SEO und Branding

SEO und Branding

Sich einen Namen aufzubauen ist eine Sache, ohne dass der Name bzw. die Marke dann auch gefunden wird, werden die Branding Anstrengungen keine Früchte tragen. Viele Unternehmer verlieren sich dabei häufig darin, die eigene Marke aufzubauen, ohne dabei zu bedenken auch Maßnamen zu setzen, damit die Suchmaschinen den Seiteninhalt auch auslesen.

SEO ist in diesem Zusammenhang der Schlüssel. Durch die suchmaschinenfreundliche Gestaltung der Inhalte, macht man es Google, Yahoo! & Co. einfacher die eigenen Seiten auszulesen und auch zu indexieren.

Doch was macht einen suchmaschinenfreundlichen Content aus? Um die Frage ganz einfach zu beantworten, braucht man nur danach gehen, ob man selbst den Text, den man verfasst hat, lesen würde. Hier geht es vor allem darum, dass die Texte sinnvolle und hilfreiche Informationen enthalten, die es so noch nicht oder nur wenig gibt. Derartige Inhalte werden auch von Suchmaschinen leichter indexiert, da diese stets darum bemüht sind, ihre User mit gutem Content zu versorgen.

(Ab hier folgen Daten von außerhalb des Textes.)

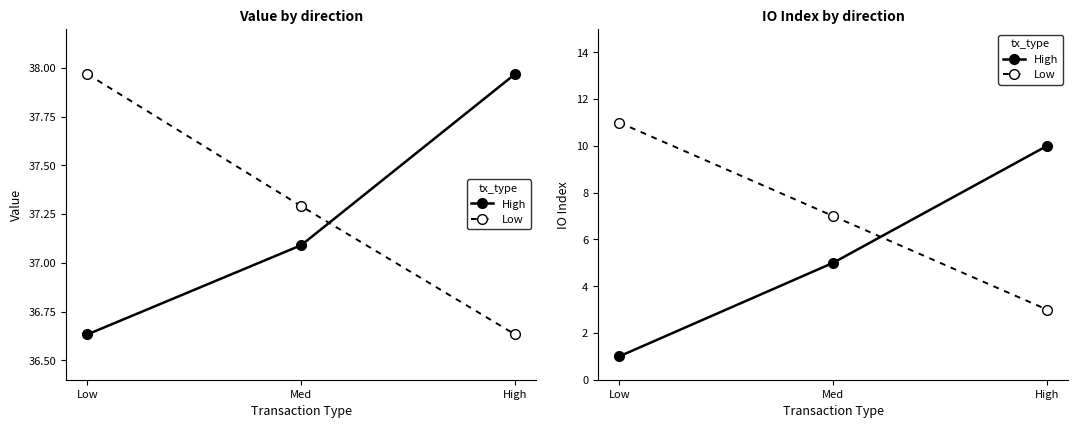

What is the difference between the highest and lowest values at Med?

2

Hier einige Basistipps zur Content Gestaltung:

- Keyword Tools von Google verwenden
Google bietet eine Vielzahl an Möglichkeiten, um zu relevanten und guten Suchbegriffen zu kommen (beispielsweise das Google Keyword Tool, oder Google Trends). Durch das ausfindig machen von guten Keywords, die man dann auch in einem gesunden Ausmaß im Text verwendet, gibt man der Suchmaschine eine Hilfestellung dabei zu verstehen, worum es sich im Text handelt.

- Gute Titel
Der Titel eines Artikels, eines Blogbeitrages oder aber einfach eines Textes ist in der Regel das, was dem User als erstes ins Auge sticht. Wird der Titel ansprechend gestaltet, weckt dieser die Aufmerksamkeit des Besuchers und erhöht die Wahrscheinlichkeit, dass der Besucher nicht gleich wieder wegklickt. Schlechte Titel hingegen vergraulen sowohl die Besucher als auch die Suchmaschinen.

- Im Titel verwendete Suchbegriffe auch im Text verwenden
Man sollte im Text stets darauf eingehen, was im Titel „versprochen“ wird. Andernfalls enttäuscht man die Besucher bzw. gibt den Suchmaschinen ein inkohärentes Bild. Die Suchmaschine weiß dann nicht so recht, was mit dem Text anzufangen ist, was ein schlechteres Ranking zur Folge haben kann.

- Neue Inhalte bringen
Es dürfte sich mittlerweile herumgesprochen haben, dass Suchmaschinen auf immer neue Inhalte fliegen. Zudem erwecken häufige Aktualisierungen auch den Besuchern, dass der Webseiten Betreiber engagiert ist und dass es sich nicht um eine „tote“ Seite handelt.

- Den Fortschritt im Auge behalten
Um seine Besucherströme analysieren zu können, empfiehlt sich eine Auswertung des Traffics. Dies kann beispielsweise mit dem kostenlosen Tool aus dem Hause Google – Google Analytics – geschehen. Das gezielte Tracken und Auswerten des Traffics ermöglicht es Schlüsse daraus zu ziehen, was besser gemacht werden kann.

Bei all den gesetzten Maßnahmen sollte man stets bedenken, dass es sich bei SEO um keinen Prozess handelt, der über Nacht wirksam wird. Wie auch beim Branding, muss man mit einer gewissen Anlaufzeit rechnen, die schon einmal zwischen 3 und 6 Monaten betragen kann. Danach wird man, sinnbildlich gesprochen, die Rakete abheben sehen.